In later work in this area, we performed the first complete performance evaluation of consistent checkpointing rollback recovery, including the effect of techniques such as incremental checkpointing and copy-on-write checkpointing. I also designed an efficient new recovery technique, based on optimistic message logging and replay, to support low-overhead, low-latency commit of output messages from the system to the outside world. The outside world consists of everything with which processes can communicate that does not participate in the system's rollback-recovery protocols, such as the user's workstation display. Messages sent to the outside world must be delayed until the system can guarantee, based on the state information that has been recorded on stable storage, that the message will never be "unsent" as a result of processes rolling back to recover from any possible future failure. We also developed the first completely asynchronous protocol for optimistic rollback recovery, which avoids all synchronization between processes, both in recording message logging or checkpointing information before a failure, and in recovering after a failure. Our protocol is completely asynchronous and, in contrast to other attempts at reducing such synchronization, may need to roll back each process at most once in response to any failure.

Other Research

In addition to my research in wireless and mobile networking and in distributed system fault tolerance, I have also made significant research contributions in a number of other areas.
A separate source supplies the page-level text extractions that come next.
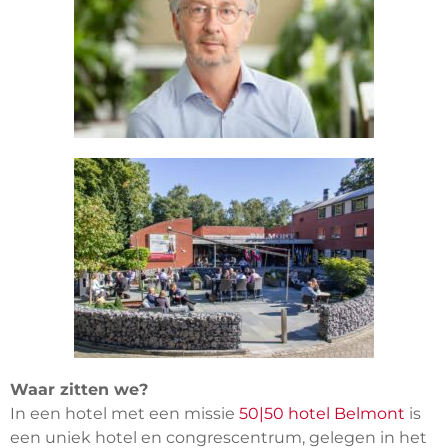
Waar zitten we?
In een hotel met een missie
50|50 hotel Belmont
is
een uniek hotel en congrescentrum, gelegen in het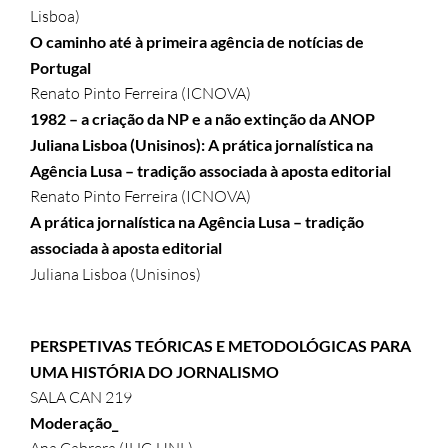
Lisboa)
O caminho até à primeira agência de notícias de
Portugal
Renato Pinto Ferreira (ICNOVA)
1982 – a criação da NP e a não extinção da ANOP
Juliana Lisboa (Unisinos): A prática jornalística na
Agência Lusa – tradição associada à aposta editorial
Renato Pinto Ferreira (ICNOVA)
A prática jornalística na Agência Lusa – tradição
associada à aposta editorial
Juliana Lisboa (Unisinos)
PERSPETIVAS TEÓRICAS E METODOLÓGICAS PARA
UMA HISTÓRIA DO JORNALISMO
SALA CAN 219
Moderação_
For example, in the area of high-speed, low-latency networking, in 1992 I designed a number of new techniques for optimizing network remote procedure call (RPC) performance, and implemented an RPC system, called Peregrine, using these techniques. This work was done at Rice after I completed my Ph.D. thesis work. Peregrine's measured performance was faster than previous RPC systems by nearly a factor of two, with performance very close to the minimum possible hardware latency, while still supporting the full generality and functionality of the RPC model. The Peregrine RPC system exploited the differences in requirements between general-purpose message passing and native support for RPC, together with the advanced features of modern computer architectures such as "gather" DMA and virtual memory page remapping.

Also at Rice, between 1981 and 1983 I designed and implemented a complete emulation of the 4.1BSD Unix operating system kernel running on top of Digital Equipment Corporation's VMS operating system on VAXes. This system, called Phoenix, was binary compatible with standard Unix on the VAX at the object code level and allowed virtually all Unix programs to run without changes. Phoenix was one of the first emulations of one operating system on top of a different native "host" operating system. The Phoenix kernel emulation included large portions of the Unix kernel source code in order to ensure precise Unix semantics, but it did not run in kernel privilege mode on the hardware. Phoenix was in daily use on a number of VAXes at Rice for many years, including the primary Computer Science departmental machine at the time, and was distributed to a large number of other universities.